§ **Exercise description**: Pick out the lines in the listing below that contain the word "Consider" and copy them.

§ **Input records**:
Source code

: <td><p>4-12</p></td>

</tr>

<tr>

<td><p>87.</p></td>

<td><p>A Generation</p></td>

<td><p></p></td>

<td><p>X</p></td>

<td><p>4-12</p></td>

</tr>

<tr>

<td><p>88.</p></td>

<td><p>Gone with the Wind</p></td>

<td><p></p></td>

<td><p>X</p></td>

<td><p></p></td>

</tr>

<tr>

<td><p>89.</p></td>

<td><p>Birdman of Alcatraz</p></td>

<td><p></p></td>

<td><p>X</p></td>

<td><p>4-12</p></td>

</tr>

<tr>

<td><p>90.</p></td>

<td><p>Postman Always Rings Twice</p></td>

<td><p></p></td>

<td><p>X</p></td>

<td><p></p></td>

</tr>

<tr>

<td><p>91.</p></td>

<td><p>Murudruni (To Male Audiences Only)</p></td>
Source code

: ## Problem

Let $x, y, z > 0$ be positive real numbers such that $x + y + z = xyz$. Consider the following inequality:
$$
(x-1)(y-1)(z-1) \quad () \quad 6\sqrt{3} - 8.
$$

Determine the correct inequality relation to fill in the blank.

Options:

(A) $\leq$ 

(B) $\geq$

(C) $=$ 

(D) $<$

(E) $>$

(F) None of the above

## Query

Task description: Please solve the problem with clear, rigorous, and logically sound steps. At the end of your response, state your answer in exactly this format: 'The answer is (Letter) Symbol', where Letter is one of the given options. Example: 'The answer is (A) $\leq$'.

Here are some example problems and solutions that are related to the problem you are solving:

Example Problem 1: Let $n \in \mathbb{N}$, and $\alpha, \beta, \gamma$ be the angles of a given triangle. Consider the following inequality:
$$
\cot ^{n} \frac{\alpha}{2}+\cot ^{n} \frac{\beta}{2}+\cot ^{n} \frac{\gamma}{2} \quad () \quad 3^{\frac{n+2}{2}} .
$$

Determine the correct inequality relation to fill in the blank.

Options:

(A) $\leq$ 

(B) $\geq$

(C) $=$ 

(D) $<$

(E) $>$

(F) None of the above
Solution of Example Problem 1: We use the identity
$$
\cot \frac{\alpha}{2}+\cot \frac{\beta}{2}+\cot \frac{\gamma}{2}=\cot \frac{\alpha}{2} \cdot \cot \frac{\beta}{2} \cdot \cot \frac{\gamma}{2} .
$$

§ **Problem solution**:
Let $x, y, z > 0$ be positive real numbers such that $x + y + z = xyz$. Consider the following inequality:
Example Problem 1: Let $n \in \mathbb{N}$, and $\alpha, \beta, \gamma$ be the angles of a given triangle. Consider the following inequality:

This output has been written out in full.